Exercise objective -
Once the pictures are set aside, print the records that follow exactly as written.

Dataset entries -
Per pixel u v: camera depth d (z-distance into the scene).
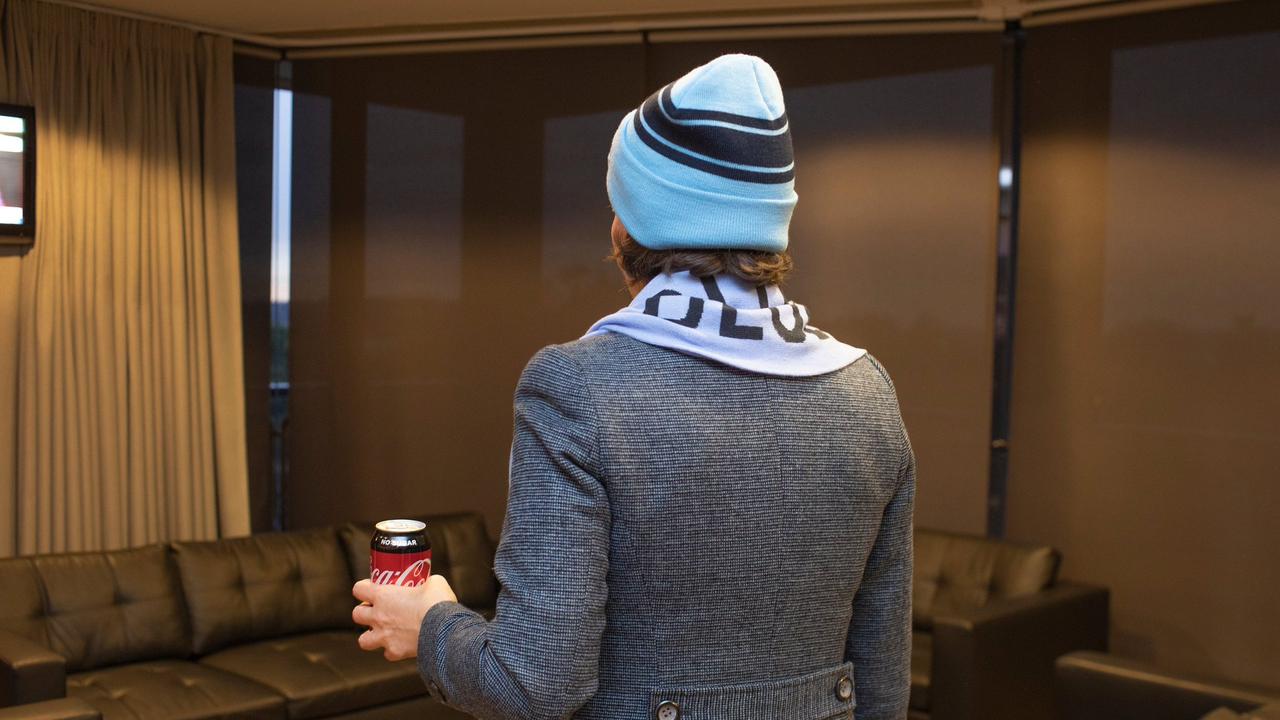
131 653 3.66
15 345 4.38
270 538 4.15
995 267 4.62
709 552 1.06
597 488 1.03
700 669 1.08
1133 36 4.39
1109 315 4.48
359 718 3.58
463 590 4.44
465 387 5.27
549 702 1.01
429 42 5.18
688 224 1.10
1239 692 2.75
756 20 4.75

Response -
Per pixel u v: camera depth d (z-distance into the scene).
131 653 3.66
15 345 4.38
270 538 4.15
995 267 4.62
709 552 1.06
597 488 1.03
700 669 1.08
1133 36 4.39
1109 315 4.48
359 718 3.58
463 590 4.44
465 387 5.27
549 702 1.01
429 42 5.18
688 224 1.10
1239 692 2.75
756 20 4.75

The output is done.